Records from a data collection ▸
+ + + +
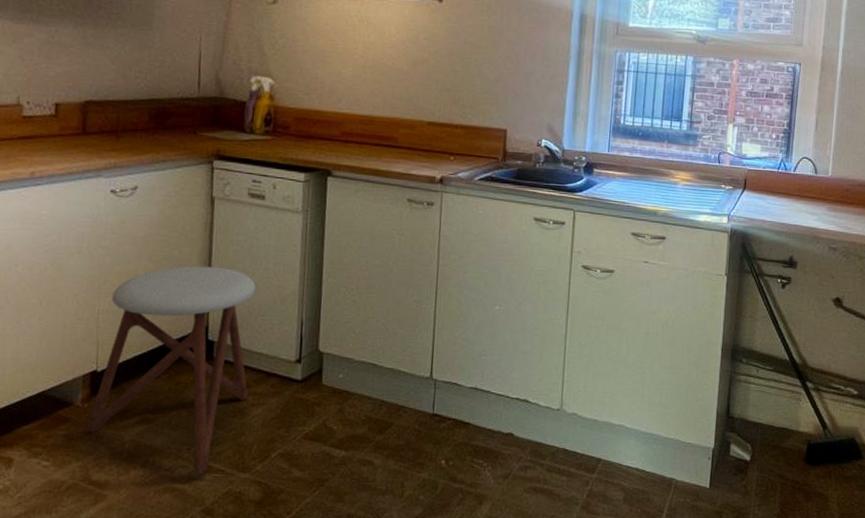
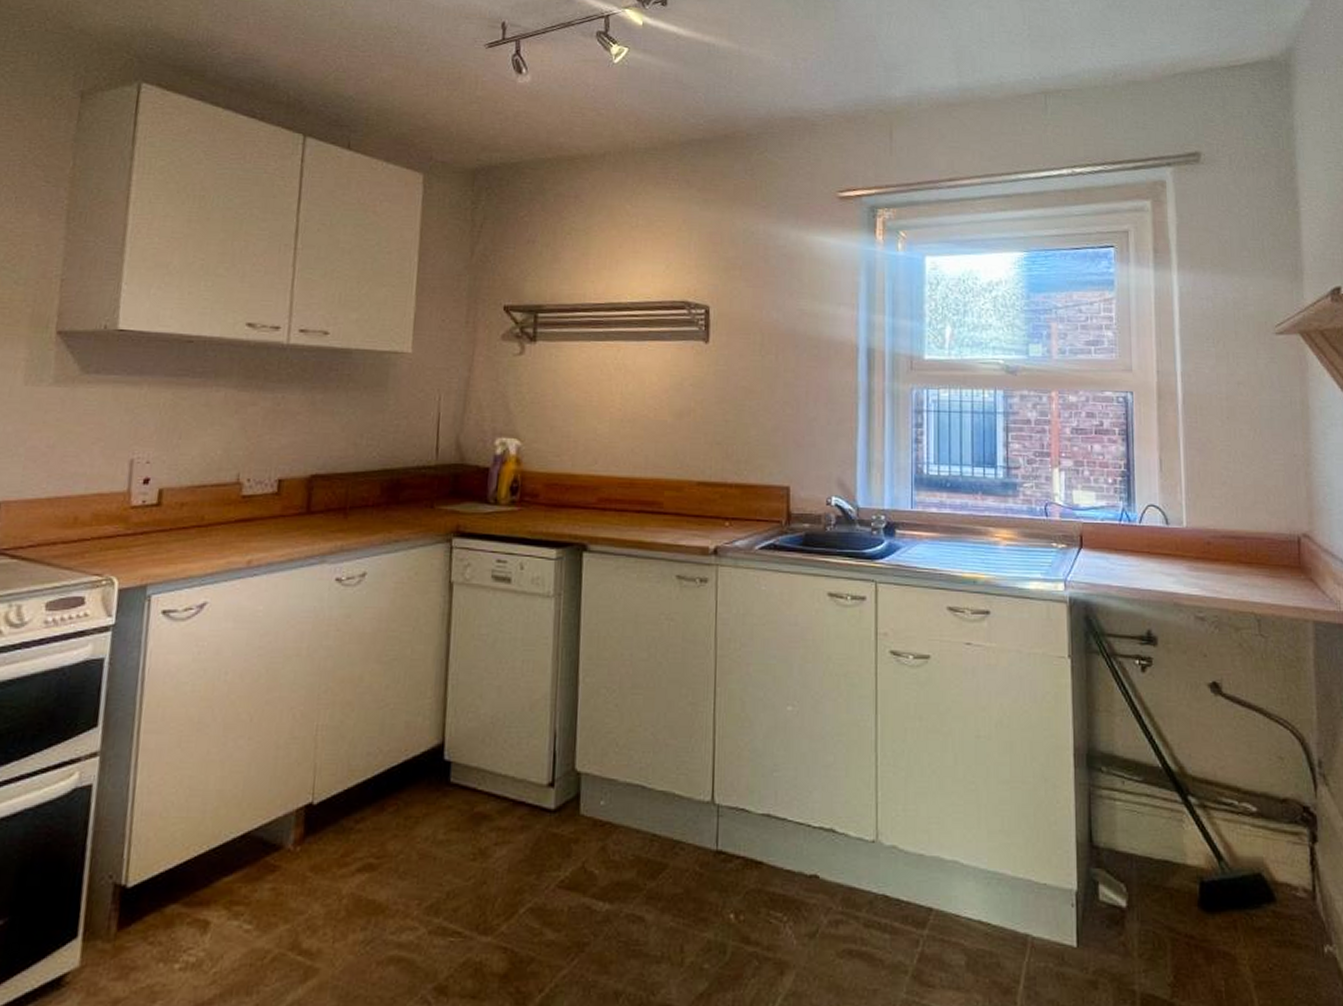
stool: present [87,265,256,475] -> none [298,667,500,939]

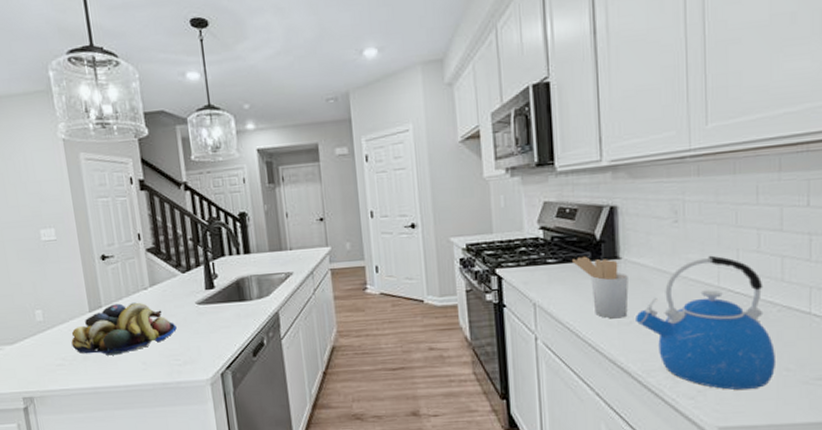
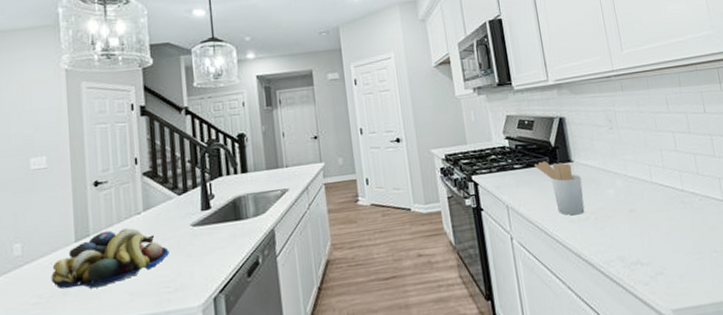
kettle: present [636,255,775,391] -> none [591,155,707,274]

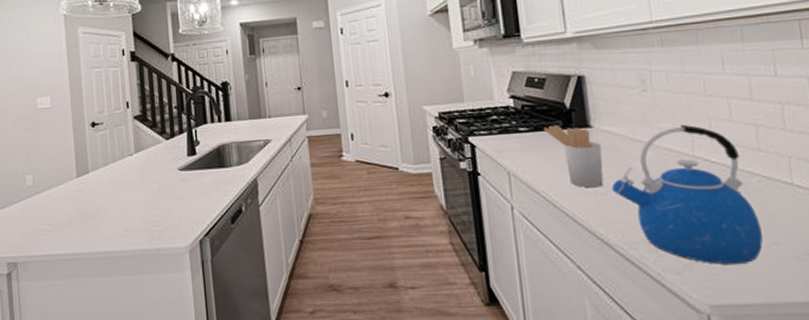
fruit bowl: present [51,228,169,289] -> none [57,168,159,221]
kettle: none [591,155,707,274] -> present [612,124,763,265]

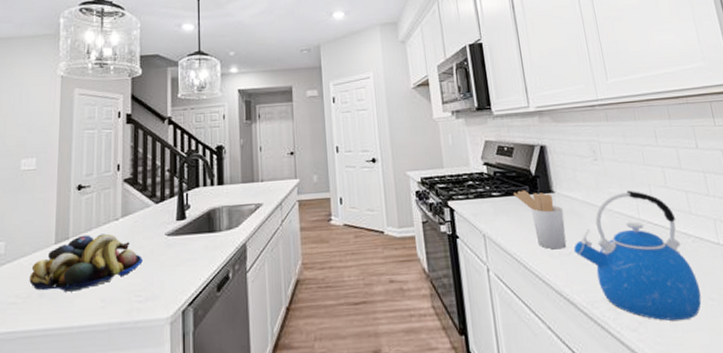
fruit bowl: none [57,168,159,221] -> present [29,233,143,292]

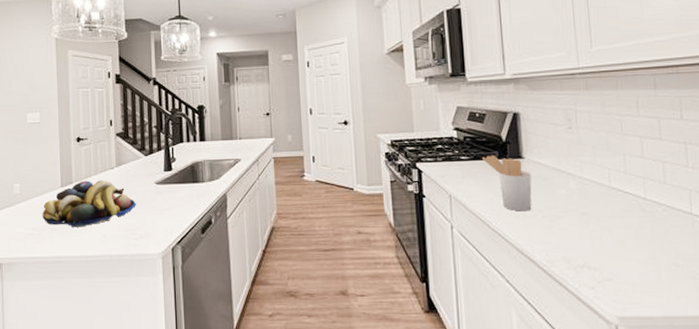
kettle: present [574,190,702,321] -> none [539,158,665,283]

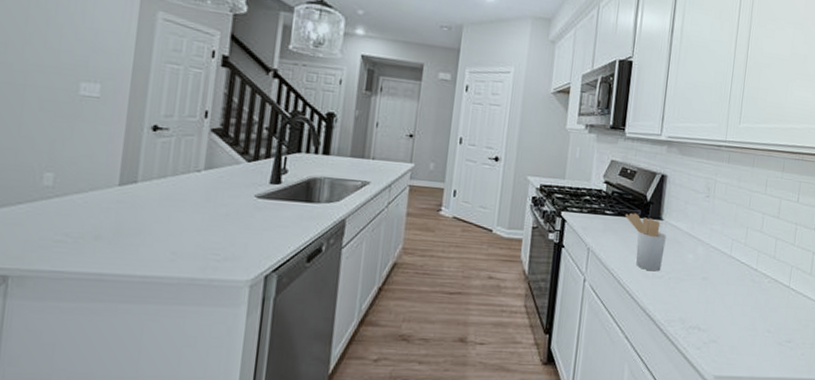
fruit bowl: present [42,180,136,227] -> none [83,181,225,239]

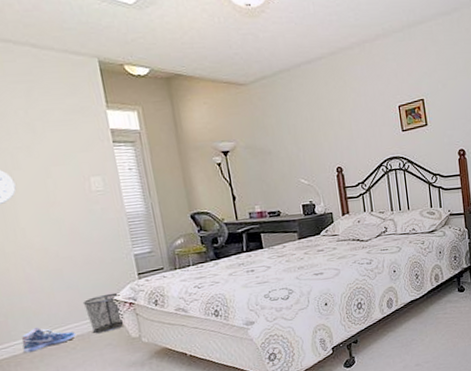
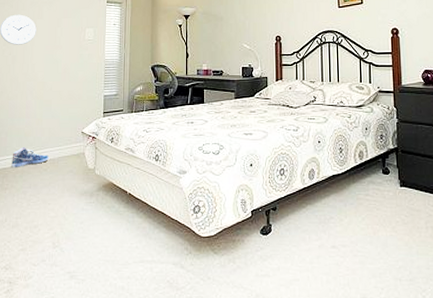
waste bin: present [82,292,126,334] -> none [59,126,87,160]

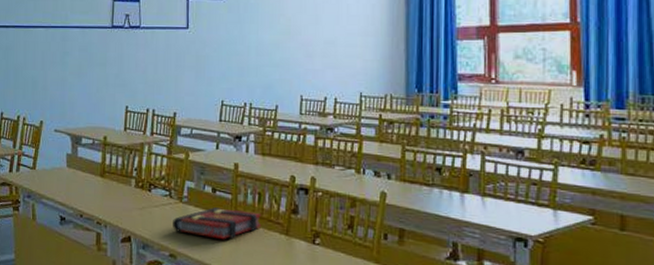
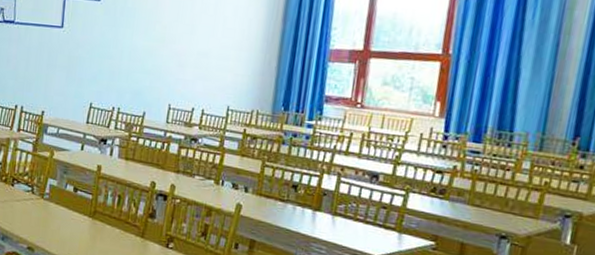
book: present [173,207,262,240] -> none [32,206,119,237]

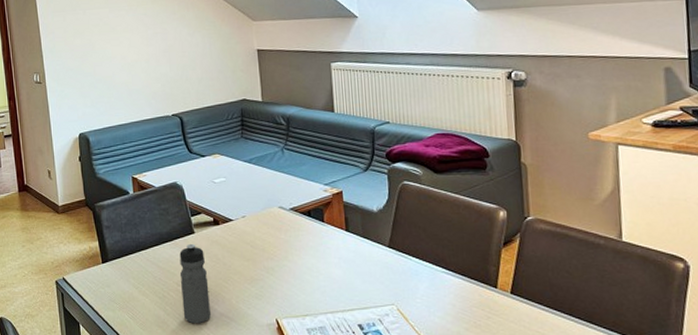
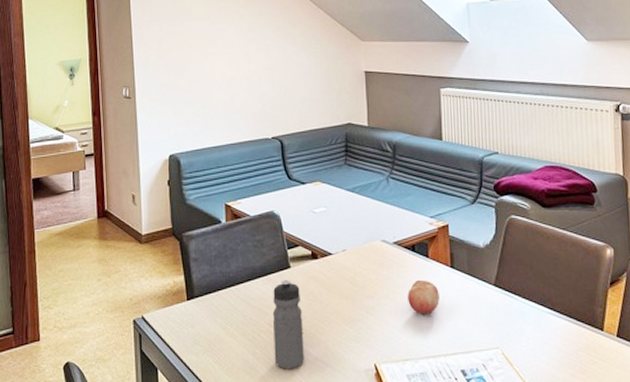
fruit: none [305,242,336,275] -> present [407,279,440,315]

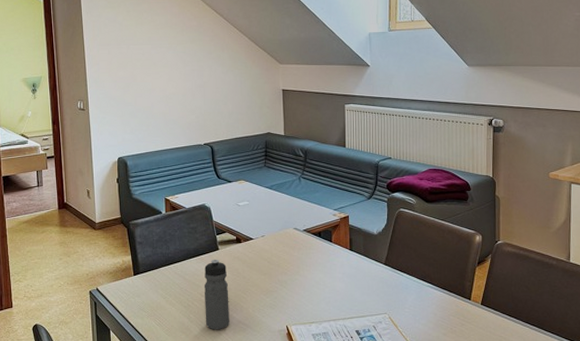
fruit: present [407,279,440,315] -> none [314,259,340,287]

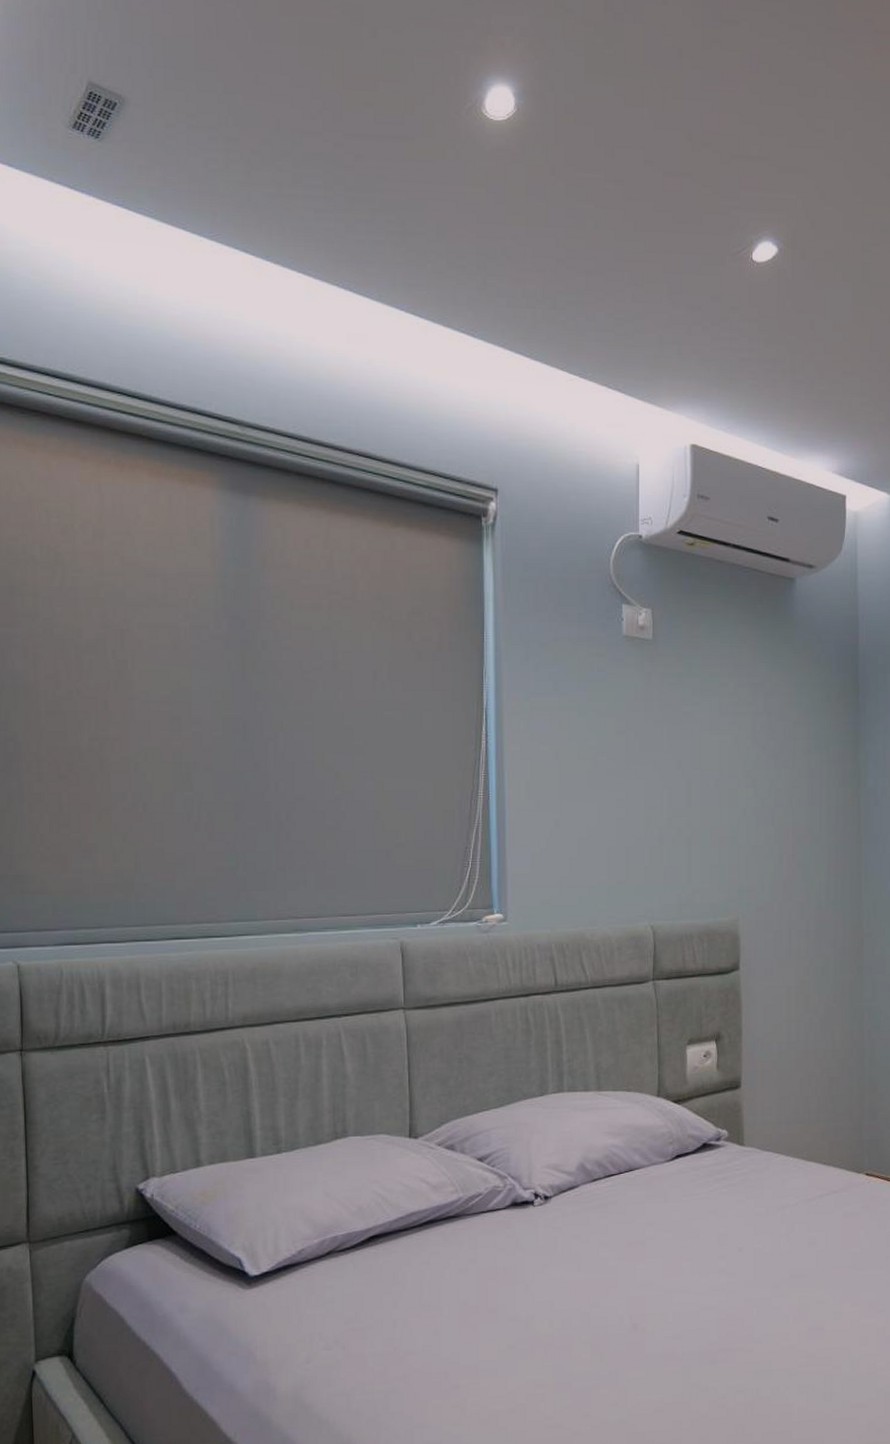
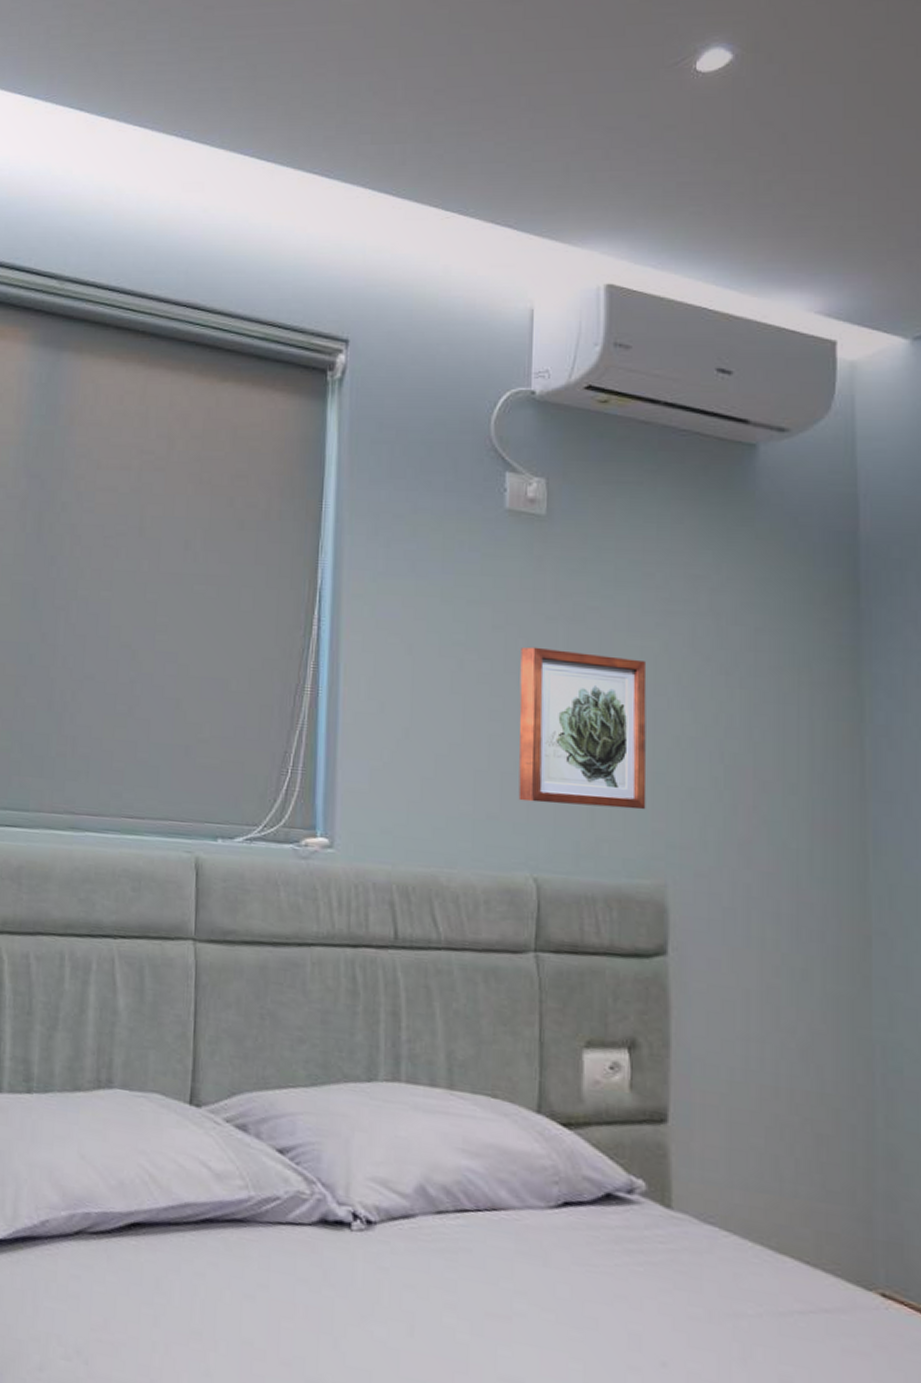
wall art: none [637,747,725,868] -> present [518,646,647,810]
+ + + +
EXERCISE OBJECTIVE ▸
Transcribe every record above in full. Pictures stay out of the copy.

EXERCISE SOLUTION ▸
stool: present [87,265,256,475] -> none [298,667,500,939]

kettle: present [636,255,775,391] -> none [591,155,707,274]

fruit bowl: present [51,228,169,289] -> none [57,168,159,221]
kettle: none [591,155,707,274] -> present [612,124,763,265]

fruit bowl: none [57,168,159,221] -> present [29,233,143,292]

kettle: present [574,190,702,321] -> none [539,158,665,283]

fruit bowl: present [42,180,136,227] -> none [83,181,225,239]

waste bin: present [82,292,126,334] -> none [59,126,87,160]

book: present [173,207,262,240] -> none [32,206,119,237]

fruit: none [305,242,336,275] -> present [407,279,440,315]

fruit: present [407,279,440,315] -> none [314,259,340,287]

wall art: none [637,747,725,868] -> present [518,646,647,810]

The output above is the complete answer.